## [EXTRAIT]
# # # # # # #
Marquis de Wavrin : l’Indiana Jones belge qui inspira Hergé

Ses films ont aujourd'hui une grande valeur historique © DR/Wikimedia Commons/CdBRRA
Alice Kriescher Journaliste

Un documentaire de La Trois (samedi, 22.15), conte le destin peu banal d’un marquis belge, globe-trotter et cinéaste, oublié de nos manuels d’Histoire.

Il est de ces vies qui marquent leurs contemporains et moins les générations suivantes. C’est le cas de Robert de Wavrin de Villers-au-Tertre, dit le marquis de Wavrin (1888-1971). Rares sont ceux qui pourraient dire ce qui a fait sa renommée au début du XXe siècle. Pourtant, l’homme fut un ethnologue-explorateur et pionner du cinéma belge. Retour sur un personnage tombé dans l’oubli.
# # # # # # #
## [CONSIGNES]
1/ Dans l'article sur le marquis de Wavrin, recopiez le passage qui commence par « Un documentaire de » et se poursuit jusqu'à « nos manuels d’Histoire. », en remplaçant « cinéaste » par « réalisateur ».
2/ Répondez à ces questions d'après l'article sur le marquis de Wavrin.
(a) Quelle chaîne diffuse le documentaire ?
(b) Quel est le nom complet du marquis de Wavrin ?
(c) Qui signe l'article ?
Veuillez vous appuyer uniquement sur l'article sur le marquis de Wavrin.

Annotations des boîtes d'éléments:
# # # # # # #
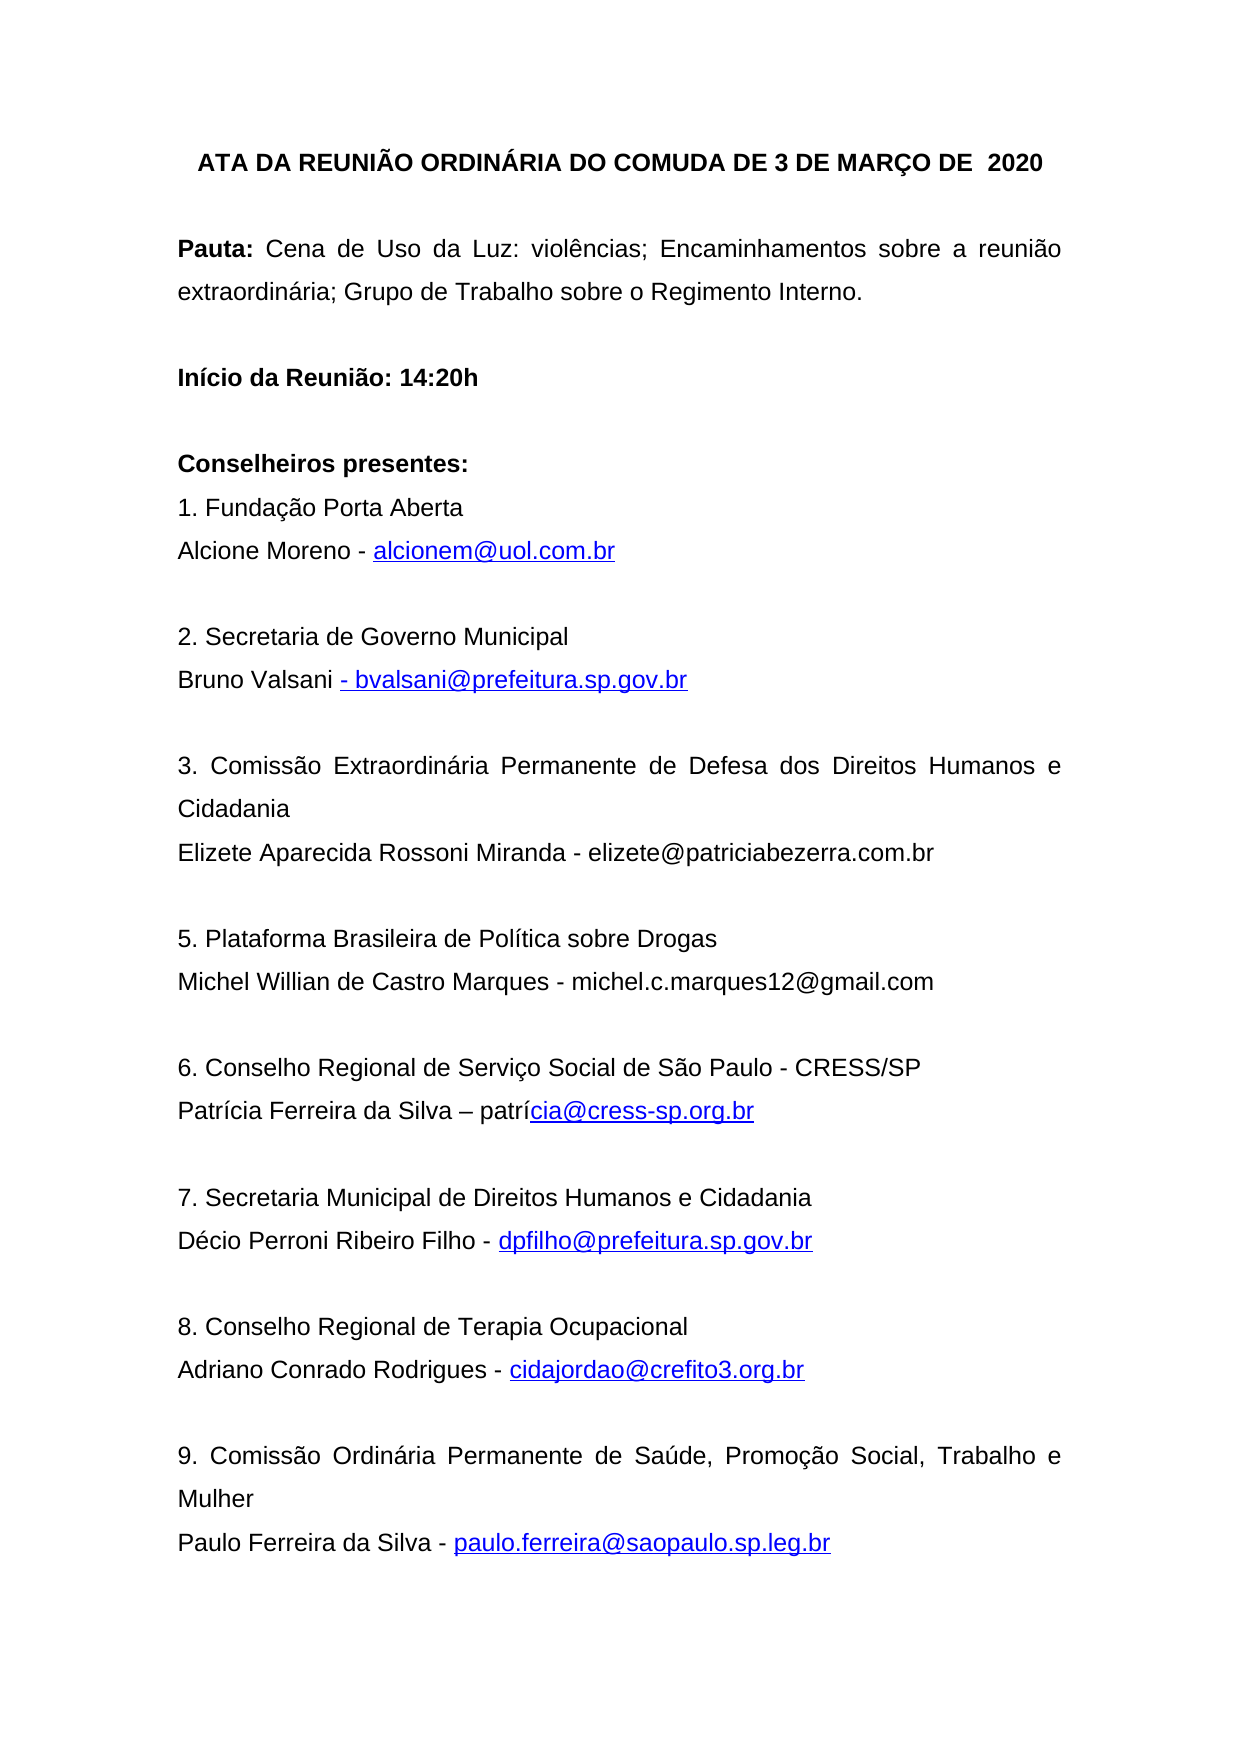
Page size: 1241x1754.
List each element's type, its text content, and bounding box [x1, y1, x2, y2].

text 9. Comissão Ordinária Permanente de Saúde, Promoção Social, Trabalho e Mulher [177, 1441, 1063, 1513]
text 2. Secretaria de Governo Municipal [177, 622, 1063, 651]
text 6. Conselho Regional de Serviço Social de São Paulo - CRESS/SP [177, 1053, 1063, 1082]
text Paulo Ferreira da Silva - paulo.ferreira@saopaulo.sp.leg.br [177, 1528, 1063, 1556]
text ATA DA REUNIÃO ORDINÁRIA DO COMUDA DE 3 DE MARÇO DE 2020 [177, 148, 1063, 176]
text Michel Willian de Castro Marques - michel.c.marques12@gmail.com [177, 967, 1063, 996]
text Alcione Moreno - alcionem@uol.com.br [177, 536, 1063, 564]
text Adriano Conrado Rodrigues - cidajordao@crefito3.org.br [177, 1355, 1063, 1384]
text Bruno Valsani - bvalsani@prefeitura.sp.gov.br [177, 665, 1063, 694]
text Início da Reunião: 14:20h [177, 363, 1063, 392]
text Conselheiros presentes: [177, 449, 1063, 478]
text 8. Conselho Regional de Terapia Ocupacional [177, 1312, 1063, 1341]
text 1. Fundação Porta Aberta [177, 493, 1063, 521]
text Patrícia Ferreira da Silva – patrícia@cress-sp.org.br [177, 1096, 1063, 1125]
text 7. Secretaria Municipal de Direitos Humanos e Cidadania [177, 1183, 1063, 1211]
text Pauta: Cena de Uso da Luz: violências; Encaminhamentos sobre a reunião extraordinária; Grupo de Trabalho sobre o Regimento Interno. [177, 234, 1063, 306]
text 5. Plataforma Brasileira de Política sobre Drogas [177, 924, 1063, 953]
text Elizete Aparecida Rossoni Miranda - elizete@patriciabezerra.com.br [177, 838, 1063, 866]
text Décio Perroni Ribeiro Filho - dpfilho@prefeitura.sp.gov.br [177, 1226, 1063, 1254]
text 3. Comissão Extraordinária Permanente de Defesa dos Direitos Humanos e Cidadania [177, 751, 1063, 823]
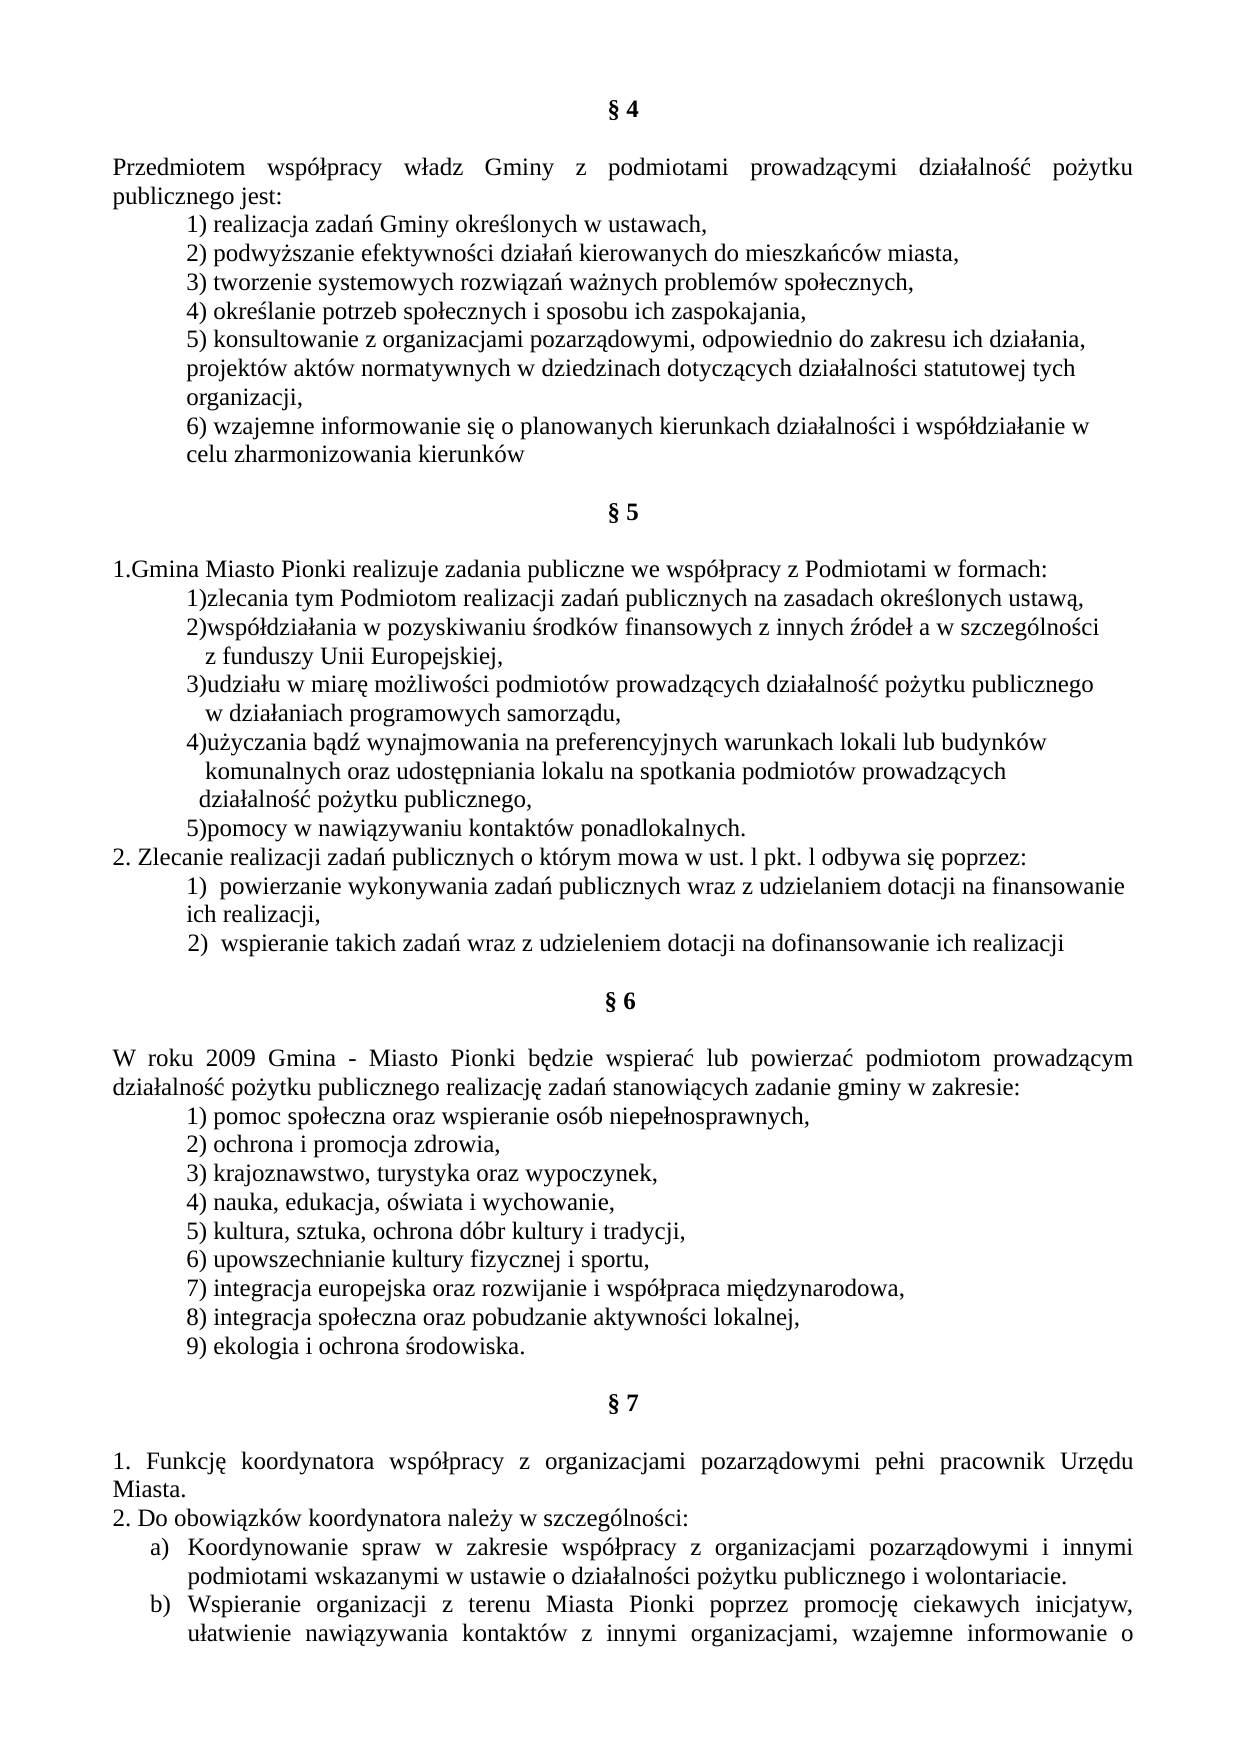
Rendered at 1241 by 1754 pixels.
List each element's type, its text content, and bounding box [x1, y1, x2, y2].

text § 6 [112, 986, 1134, 1014]
text 5) konsultowanie z organizacjami pozarządowymi, odpowiednio do zakresu ich działania, projektów aktów normatywnych w dziedzinach dotyczących działalności statutowej tych organizacji, [186, 324, 1134, 411]
text 4) nauka, edukacja, oświata i wychowanie, [186, 1187, 1134, 1216]
text działalność pożytku publicznego, [186, 784, 1134, 813]
text W roku 2009 Gmina - Miasto Pionki będzie wspierać lub powierzać podmiotom prowadzącym działalność pożytku publicznego realizację zadań stanowiących zadanie gminy w zakresie: [112, 1043, 1134, 1101]
text 1) powierzanie wykonywania zadań publicznych wraz z udzielaniem dotacji na finansowanie ich realizacji, [186, 871, 1134, 928]
text 4)użyczania bądź wynajmowania na preferencyjnych warunkach lokali lub budynków [186, 727, 1134, 756]
text 9) ekologia i ochrona środowiska. [186, 1331, 1134, 1359]
text 1) realizacja zadań Gminy określonych w ustawach, [186, 209, 1134, 238]
text § 5 [112, 497, 1134, 526]
text 3) tworzenie systemowych rozwiązań ważnych problemów społecznych, [186, 267, 1134, 296]
text 2) podwyższanie efektywności działań kierowanych do mieszkańców miasta, [186, 238, 1134, 267]
text 5)pomocy w nawiązywaniu kontaktów ponadlokalnych. [186, 813, 1134, 842]
text 6) upowszechnianie kultury fizycznej i sportu, [186, 1244, 1134, 1273]
text 3)udziału w miarę możliwości podmiotów prowadzących działalność pożytku publicznego [186, 669, 1134, 698]
text 2. Do obowiązków koordynatora należy w szczególności: [112, 1503, 1134, 1532]
text 2)współdziałania w pozyskiwaniu środków finansowych z innych źródeł a w szczególności [186, 612, 1134, 641]
text § 4 [112, 94, 1134, 123]
list Wspieranie organizacji z terenu Miasta Pionki poprzez promocję ciekawych inicjatyw, ułatwienie nawiązywania kontaktów z innymi organizacjami, wzajemne informowanie o [150, 1589, 1134, 1647]
text § 7 [112, 1388, 1134, 1417]
text 2) ochrona i promocja zdrowia, [186, 1129, 1134, 1158]
text z funduszy Unii Europejskiej, [186, 641, 1134, 669]
text 3) krajoznawstwo, turystyka oraz wypoczynek, [186, 1158, 1134, 1187]
text 4) określanie potrzeb społecznych i sposobu ich zaspokajania, [186, 296, 1134, 324]
text 1)zlecania tym Podmiotom realizacji zadań publicznych na zasadach określonych ustawą, [186, 583, 1134, 612]
list 2) wspieranie takich zadań wraz z udzieleniem dotacji na dofinansowanie ich realizacji [150, 928, 1134, 957]
text 1.Gmina Miasto Pionki realizuje zadania publiczne we współpracy z Podmiotami w formach: [112, 554, 1134, 583]
text 1. Funkcję koordynatora współpracy z organizacjami pozarządowymi pełni pracownik Urzędu Miasta. [112, 1446, 1134, 1503]
text 7) integracja europejska oraz rozwijanie i współpraca międzynarodowa, [186, 1273, 1134, 1302]
text 5) kultura, sztuka, ochrona dóbr kultury i tradycji, [186, 1216, 1134, 1244]
text w działaniach programowych samorządu, [186, 698, 1134, 727]
text komunalnych oraz udostępniania lokalu na spotkania podmiotów prowadzących [186, 756, 1134, 784]
text 1) pomoc społeczna oraz wspieranie osób niepełnosprawnych, [186, 1101, 1134, 1129]
list Koordynowanie spraw w zakresie współpracy z organizacjami pozarządowymi i innymi podmiotami wskazanymi w ustawie o działalności pożytku publicznego i wolontariacie. [150, 1532, 1134, 1589]
text 2. Zlecanie realizacji zadań publicznych o którym mowa w ust. l pkt. l odbywa się poprzez: [112, 842, 1134, 871]
text Przedmiotem współpracy władz Gminy z podmiotami prowadzącymi działalność pożytku publicznego jest: [112, 152, 1134, 209]
text 6) wzajemne informowanie się o planowanych kierunkach działalności i współdziałanie w celu zharmonizowania kierunków [186, 411, 1134, 468]
text 8) integracja społeczna oraz pobudzanie aktywności lokalnej, [186, 1302, 1134, 1331]
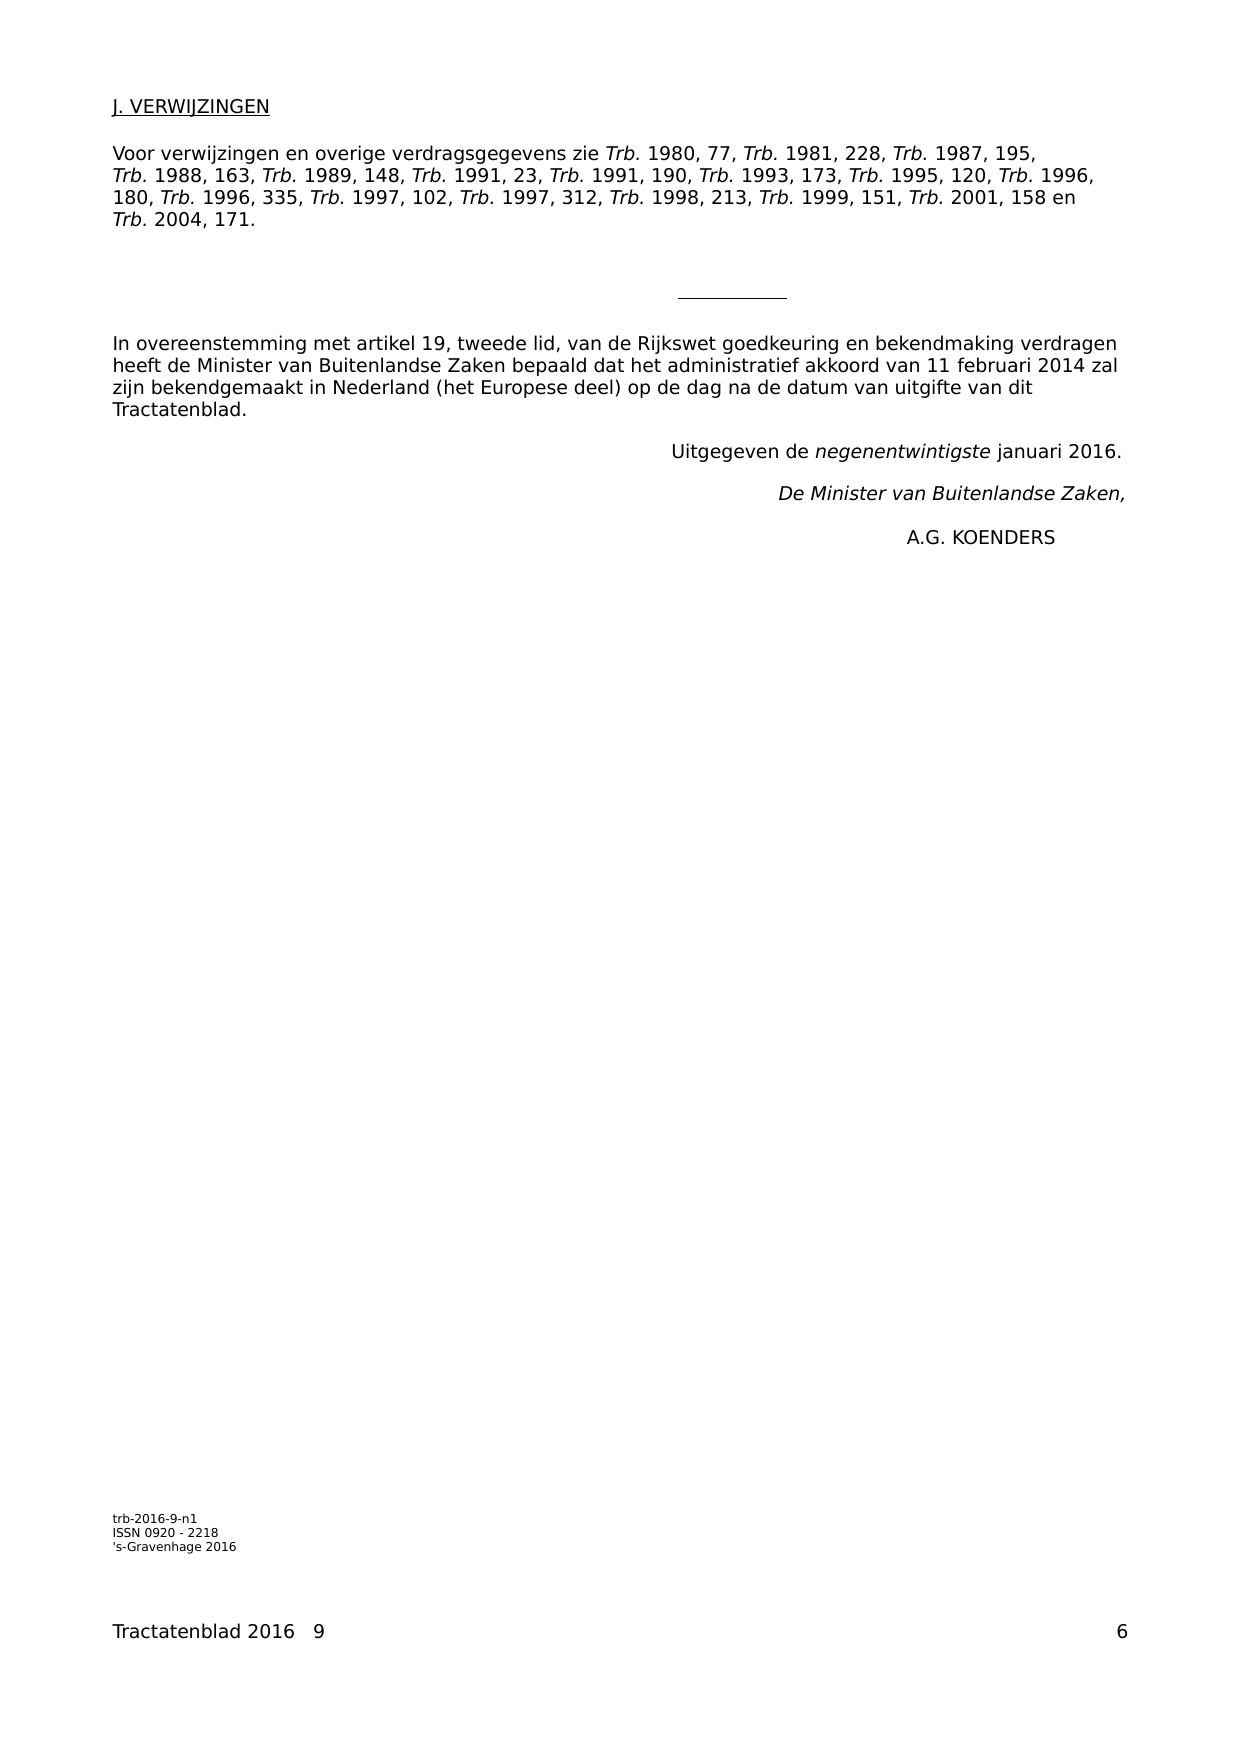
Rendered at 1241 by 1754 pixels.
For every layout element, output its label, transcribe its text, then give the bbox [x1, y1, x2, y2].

subtitle J. VERWIJZINGEN [112, 96, 1128, 118]
text Uitgegeven de negenentwintigste januari 2016. [112, 441, 1128, 463]
text 's-Gravenhage 2016 [112, 1540, 346, 1554]
text Voor verwijzingen en overige verdragsgegevens zie Trb. 1980, 77, Trb. 1981, 228, Trb. 1987, 195, Trb. 1988, 163, Trb. 1989, 148, Trb. 1991, 23, Trb. 1991, 190, Trb. 1993, 173, Trb. 1995, 120, Trb. 1996, 180, Trb. 1996, 335, Trb. 1997, 102, Trb. 1997, 312, Trb. 1998, 213, Trb. 1999, 151, Trb. 2001, 158 en Trb. 2004, 171. [112, 143, 1128, 231]
text trb-2016-9-n1 [112, 1512, 346, 1526]
text ISSN 0920 - 2218 [112, 1526, 346, 1540]
text In overeenstemming met artikel 19, tweede lid, van de Rijkswet goedkeuring en bekendmaking verdragen heeft de Minister van Buitenlandse Zaken bepaald dat het administratief akkoord van 11 februari 2014 zal zijn bekendgemaakt in Nederland (het Europese deel) op de dag na de datum van uitgifte van dit Tractatenblad. [112, 333, 1128, 421]
text De Minister van Buitenlandse Zaken, A.G. KOENDERS [112, 483, 1128, 549]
# # # # # # #
## [CORRIGÉ]
1/
Un documentaire de La Trois (samedi, 22.15), conte le destin peu banal d’un marquis belge, globe-trotter et réalisateur, oublié de nos manuels d’Histoire.

2/
(a) La Trois.
(b) Robert de Wavrin de Villers-au-Tertre.
(c) Alice Kriescher, journaliste.